Nei miei anni più acerbi e vulnerabili mio padre mi ha dato un consiglio sul quale da allora continuo a rimuginare.

«Ogni volta che hai voglia di criticare qualcuno», mi ha detto, «ricorda che non tutti a questo mondo hanno avuto i vantaggi che hai avuto tu».

Non ha detto altro, ma abbiamo sempre comunicato in modo inconsuetamente riservato, ed io ho capito che voleva dire ben di più. Di conseguenza sono portato a evitare qualsiasi giudizio, un’abitudine che mi ha rivelato molti caratteri curiosi e mi ha anche reso vittima di non pochi veterani della scocciatura. Per la mente abnorme è facile percepire in fretta e aggrapparsi a questa qualità quando appare in una persona normale, quindi è accaduto che al college sono stato ingiustamente accusato di essere un politicante perché ero al corrente delle afflizioni segrete di uomini sregolati e sconosciuti.

La maggior parte delle confidenze non era richiesta; spesso ho simulato sonno, distrazione o incostanza ostile quando mi rendevo conto da un segno inconfondibile che una rivelazione intima si agitava all’orizzonte, in quanto le rivelazioni intime dei giovani, o almeno i termini nei quali vengono espresse, sono di solito plagiarie e deturpate da ovvie omissioni. Evitare il giudizio è una questione di speranza infinita. Ho ancora un po’ paura di perdermi qualcosa se dimentico che, come mio padre snobisticamente aveva suggerito, ed io snobisticamente ripeto, il senso delle basi dei valori morali fondamentali è spartito in modo diseguale alla nascita.

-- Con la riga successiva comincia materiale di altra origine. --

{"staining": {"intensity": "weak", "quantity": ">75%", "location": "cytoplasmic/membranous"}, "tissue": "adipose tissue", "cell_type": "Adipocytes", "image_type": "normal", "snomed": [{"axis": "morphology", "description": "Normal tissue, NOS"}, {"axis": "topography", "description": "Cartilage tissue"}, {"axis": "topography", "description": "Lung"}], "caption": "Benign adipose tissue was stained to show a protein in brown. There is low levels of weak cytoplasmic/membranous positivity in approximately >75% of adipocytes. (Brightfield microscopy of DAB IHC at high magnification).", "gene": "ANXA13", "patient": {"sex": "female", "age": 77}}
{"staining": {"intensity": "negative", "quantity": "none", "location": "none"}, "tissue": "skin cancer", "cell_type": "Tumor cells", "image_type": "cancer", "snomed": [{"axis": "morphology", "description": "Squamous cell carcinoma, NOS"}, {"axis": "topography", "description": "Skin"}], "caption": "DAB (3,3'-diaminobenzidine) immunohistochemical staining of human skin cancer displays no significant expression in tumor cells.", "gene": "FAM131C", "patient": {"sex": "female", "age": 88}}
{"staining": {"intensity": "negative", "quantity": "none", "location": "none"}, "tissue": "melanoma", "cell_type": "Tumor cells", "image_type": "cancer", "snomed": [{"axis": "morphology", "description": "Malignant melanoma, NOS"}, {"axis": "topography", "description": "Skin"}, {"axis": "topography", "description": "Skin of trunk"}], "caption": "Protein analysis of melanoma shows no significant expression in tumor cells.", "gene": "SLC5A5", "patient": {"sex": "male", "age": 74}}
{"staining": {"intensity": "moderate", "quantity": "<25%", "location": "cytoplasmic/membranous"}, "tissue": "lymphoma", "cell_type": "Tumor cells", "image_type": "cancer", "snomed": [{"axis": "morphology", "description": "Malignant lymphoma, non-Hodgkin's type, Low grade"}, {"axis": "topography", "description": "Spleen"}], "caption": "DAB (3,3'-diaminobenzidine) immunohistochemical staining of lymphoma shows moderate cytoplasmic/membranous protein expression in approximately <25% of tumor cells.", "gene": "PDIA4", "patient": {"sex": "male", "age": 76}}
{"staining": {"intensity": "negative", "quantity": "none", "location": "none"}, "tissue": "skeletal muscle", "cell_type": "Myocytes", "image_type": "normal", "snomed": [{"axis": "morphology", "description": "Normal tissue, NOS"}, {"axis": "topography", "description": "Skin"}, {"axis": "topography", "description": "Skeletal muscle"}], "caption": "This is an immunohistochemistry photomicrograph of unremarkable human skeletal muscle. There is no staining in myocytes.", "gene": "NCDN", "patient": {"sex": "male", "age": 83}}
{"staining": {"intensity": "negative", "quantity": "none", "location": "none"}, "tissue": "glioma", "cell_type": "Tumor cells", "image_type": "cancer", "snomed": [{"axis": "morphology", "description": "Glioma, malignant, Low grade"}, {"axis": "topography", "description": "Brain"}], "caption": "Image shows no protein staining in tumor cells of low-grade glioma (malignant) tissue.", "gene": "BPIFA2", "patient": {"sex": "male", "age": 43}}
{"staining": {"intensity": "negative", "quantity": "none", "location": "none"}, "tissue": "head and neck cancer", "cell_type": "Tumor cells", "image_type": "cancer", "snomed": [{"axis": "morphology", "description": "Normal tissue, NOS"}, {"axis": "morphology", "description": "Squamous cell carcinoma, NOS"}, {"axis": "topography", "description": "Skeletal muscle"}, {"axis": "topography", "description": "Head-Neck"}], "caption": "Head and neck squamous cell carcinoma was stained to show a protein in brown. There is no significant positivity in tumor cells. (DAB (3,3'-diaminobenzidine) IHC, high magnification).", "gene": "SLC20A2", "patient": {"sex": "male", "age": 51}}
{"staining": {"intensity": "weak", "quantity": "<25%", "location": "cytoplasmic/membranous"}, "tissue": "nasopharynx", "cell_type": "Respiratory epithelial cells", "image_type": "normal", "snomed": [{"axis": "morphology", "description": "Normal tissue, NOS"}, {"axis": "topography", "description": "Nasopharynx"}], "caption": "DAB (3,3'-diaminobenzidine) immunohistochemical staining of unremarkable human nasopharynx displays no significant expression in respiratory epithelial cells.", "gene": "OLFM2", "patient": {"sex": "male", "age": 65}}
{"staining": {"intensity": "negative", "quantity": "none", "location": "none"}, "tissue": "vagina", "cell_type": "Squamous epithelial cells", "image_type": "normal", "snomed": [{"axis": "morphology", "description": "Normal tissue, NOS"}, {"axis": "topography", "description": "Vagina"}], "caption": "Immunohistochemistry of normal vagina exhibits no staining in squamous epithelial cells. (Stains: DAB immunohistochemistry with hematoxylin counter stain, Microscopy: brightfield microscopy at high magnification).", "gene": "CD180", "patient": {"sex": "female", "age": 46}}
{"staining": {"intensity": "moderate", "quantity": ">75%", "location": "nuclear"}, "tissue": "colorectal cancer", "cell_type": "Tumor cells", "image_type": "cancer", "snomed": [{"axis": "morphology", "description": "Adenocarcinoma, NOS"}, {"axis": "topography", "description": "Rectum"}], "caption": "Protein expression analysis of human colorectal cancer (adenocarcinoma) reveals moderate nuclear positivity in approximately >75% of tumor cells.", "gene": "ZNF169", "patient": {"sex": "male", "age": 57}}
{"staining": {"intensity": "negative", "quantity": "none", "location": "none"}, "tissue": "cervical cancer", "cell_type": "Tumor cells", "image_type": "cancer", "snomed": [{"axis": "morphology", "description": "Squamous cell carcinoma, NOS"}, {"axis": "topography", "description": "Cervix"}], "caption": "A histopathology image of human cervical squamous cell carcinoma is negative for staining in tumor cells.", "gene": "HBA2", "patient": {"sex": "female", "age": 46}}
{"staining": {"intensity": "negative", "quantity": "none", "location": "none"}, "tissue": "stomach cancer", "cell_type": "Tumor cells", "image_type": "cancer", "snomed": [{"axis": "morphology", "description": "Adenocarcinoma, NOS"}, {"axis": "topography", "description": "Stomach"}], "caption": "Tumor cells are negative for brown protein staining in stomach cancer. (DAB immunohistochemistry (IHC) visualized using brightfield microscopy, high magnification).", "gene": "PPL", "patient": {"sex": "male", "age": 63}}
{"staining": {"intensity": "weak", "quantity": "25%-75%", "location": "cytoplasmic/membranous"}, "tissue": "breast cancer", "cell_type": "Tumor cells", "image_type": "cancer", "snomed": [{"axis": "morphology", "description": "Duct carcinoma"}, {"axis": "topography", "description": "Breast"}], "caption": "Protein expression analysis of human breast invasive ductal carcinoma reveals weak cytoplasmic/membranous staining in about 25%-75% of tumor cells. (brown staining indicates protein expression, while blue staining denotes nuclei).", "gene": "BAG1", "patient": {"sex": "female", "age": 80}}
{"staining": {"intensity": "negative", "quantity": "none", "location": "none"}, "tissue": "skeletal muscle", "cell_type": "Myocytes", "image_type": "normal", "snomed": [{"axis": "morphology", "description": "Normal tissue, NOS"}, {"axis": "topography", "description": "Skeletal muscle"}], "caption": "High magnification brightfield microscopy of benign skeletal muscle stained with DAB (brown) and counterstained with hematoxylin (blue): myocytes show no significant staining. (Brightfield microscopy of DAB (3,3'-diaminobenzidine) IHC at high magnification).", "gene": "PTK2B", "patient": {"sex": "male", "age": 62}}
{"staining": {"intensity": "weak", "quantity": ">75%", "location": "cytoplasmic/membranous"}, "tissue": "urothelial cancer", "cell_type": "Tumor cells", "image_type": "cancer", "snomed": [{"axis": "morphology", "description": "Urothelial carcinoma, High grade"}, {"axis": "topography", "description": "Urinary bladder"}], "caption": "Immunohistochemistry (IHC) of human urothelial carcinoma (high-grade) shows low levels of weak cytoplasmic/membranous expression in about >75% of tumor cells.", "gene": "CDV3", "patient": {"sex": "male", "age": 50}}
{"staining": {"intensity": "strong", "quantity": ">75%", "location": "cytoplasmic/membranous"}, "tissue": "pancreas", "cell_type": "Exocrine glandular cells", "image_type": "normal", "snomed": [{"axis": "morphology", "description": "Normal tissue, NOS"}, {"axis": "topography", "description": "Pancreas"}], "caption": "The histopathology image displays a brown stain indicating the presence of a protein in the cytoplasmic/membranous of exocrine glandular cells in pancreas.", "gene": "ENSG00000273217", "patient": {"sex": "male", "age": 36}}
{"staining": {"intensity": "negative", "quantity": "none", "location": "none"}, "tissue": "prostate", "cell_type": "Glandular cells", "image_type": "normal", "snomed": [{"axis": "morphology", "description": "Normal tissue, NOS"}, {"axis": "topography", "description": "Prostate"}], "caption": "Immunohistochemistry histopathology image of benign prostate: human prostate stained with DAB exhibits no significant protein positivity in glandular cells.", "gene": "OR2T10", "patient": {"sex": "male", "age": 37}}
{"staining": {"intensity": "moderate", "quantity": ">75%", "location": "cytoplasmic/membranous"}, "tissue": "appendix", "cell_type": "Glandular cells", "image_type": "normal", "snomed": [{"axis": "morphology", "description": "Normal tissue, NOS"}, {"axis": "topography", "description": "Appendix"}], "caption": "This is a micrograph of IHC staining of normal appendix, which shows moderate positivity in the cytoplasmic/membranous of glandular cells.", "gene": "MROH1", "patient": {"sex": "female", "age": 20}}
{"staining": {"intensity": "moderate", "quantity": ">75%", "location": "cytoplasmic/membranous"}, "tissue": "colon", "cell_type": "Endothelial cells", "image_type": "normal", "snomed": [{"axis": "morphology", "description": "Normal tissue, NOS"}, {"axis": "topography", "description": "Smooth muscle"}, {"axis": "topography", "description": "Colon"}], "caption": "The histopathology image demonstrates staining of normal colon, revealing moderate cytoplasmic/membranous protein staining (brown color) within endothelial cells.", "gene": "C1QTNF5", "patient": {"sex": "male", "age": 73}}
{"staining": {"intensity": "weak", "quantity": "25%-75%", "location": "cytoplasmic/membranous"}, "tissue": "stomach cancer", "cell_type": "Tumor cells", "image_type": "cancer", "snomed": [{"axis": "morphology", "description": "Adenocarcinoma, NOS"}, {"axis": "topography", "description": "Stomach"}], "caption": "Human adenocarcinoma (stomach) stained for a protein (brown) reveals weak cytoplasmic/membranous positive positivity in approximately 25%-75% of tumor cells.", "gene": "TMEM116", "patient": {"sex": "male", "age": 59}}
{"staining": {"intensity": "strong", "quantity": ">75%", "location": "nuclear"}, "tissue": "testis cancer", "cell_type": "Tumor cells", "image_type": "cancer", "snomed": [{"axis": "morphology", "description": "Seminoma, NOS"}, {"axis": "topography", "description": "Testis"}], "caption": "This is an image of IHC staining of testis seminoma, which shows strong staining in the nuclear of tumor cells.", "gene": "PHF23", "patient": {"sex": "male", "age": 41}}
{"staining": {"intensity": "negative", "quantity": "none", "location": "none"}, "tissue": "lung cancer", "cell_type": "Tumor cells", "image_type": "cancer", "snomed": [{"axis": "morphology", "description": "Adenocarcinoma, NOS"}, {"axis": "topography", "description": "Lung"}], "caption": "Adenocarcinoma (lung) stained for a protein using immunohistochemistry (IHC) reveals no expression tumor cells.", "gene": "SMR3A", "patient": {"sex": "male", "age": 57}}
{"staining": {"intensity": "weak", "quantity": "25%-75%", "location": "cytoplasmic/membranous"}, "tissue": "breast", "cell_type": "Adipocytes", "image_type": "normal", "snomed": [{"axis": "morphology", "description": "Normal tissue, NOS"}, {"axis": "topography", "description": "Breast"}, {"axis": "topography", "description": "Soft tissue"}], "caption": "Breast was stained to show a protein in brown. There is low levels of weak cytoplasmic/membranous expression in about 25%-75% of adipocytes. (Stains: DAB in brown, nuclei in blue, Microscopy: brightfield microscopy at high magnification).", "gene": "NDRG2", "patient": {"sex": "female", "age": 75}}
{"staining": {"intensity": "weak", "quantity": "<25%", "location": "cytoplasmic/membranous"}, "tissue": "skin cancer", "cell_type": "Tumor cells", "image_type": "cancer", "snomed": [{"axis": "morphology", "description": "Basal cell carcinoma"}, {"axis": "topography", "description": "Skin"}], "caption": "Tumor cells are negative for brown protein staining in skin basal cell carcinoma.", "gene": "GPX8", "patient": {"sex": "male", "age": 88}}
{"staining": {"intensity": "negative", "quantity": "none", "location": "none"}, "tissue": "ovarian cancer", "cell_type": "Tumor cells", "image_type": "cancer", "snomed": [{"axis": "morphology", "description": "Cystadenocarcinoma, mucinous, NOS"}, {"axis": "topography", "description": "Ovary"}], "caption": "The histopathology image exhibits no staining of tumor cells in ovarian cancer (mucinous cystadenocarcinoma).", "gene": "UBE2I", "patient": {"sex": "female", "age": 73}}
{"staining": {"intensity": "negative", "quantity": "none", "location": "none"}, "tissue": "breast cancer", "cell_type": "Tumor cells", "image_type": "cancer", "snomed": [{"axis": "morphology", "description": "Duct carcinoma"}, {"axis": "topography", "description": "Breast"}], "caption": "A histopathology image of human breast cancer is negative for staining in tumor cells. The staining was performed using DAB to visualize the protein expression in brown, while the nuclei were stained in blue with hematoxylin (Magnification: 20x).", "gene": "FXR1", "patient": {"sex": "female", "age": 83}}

E dopo essermi così vantato della mia tolleranza, arrivo ad ammettere che ha un limite. Il comportamento può essere fondato sulla roccia dura o sull’umida palude, ma dopo un certo punto non m’importa su cosa sia fondato. Quando sono rientrato dall’Oriente l’autunno scorso ho sentito che volevo un mondo in uniforme e sempre moralmente sull’attenti. Non volevo più escursioni sfrenate con sguardi privilegiati dentro al cuore umano. Solo Gatsby, l’uomo che dà il nome a questo libro, era esentato dalla mia reazione; Gatsby, che rappresentava tutto ciò per il quale ho un disprezzo impassibile. Se la personalità è una serie ininterrotta di gesti riusciti, allora c’era qualcosa di magnifico in lui, una elevata sensibilità verso le promesse della vita, come se fosse collegato ad una di quelle macchine intricate che registrano i terremoti a decine di migliaia di chilometri. Questa reattività non aveva niente a che vedere con l’impressionabilità flaccida che acquista dignità sotto il nome di ‘temperamento creativo’; era una dote straordinaria di speranza, una prontezza romantica del tipo che non ho mai trovato in nessun’altra persona e sarà difficile possa trovare di nuovo. No, Gatsby era risultato a posto alla fine; è quello che rodeva Gatsby, la polvere disgustosa che galleggiava nella scia dei suoi sogni che temporaneamente chiuse fuori il mio interesse nei dolori vani e nelle euforie dal fiato corto degli uomini.

Traduzione di Margutte da F. Scott Fitzgerald “The Great Gatsby”, Wordsworth Classics 1993.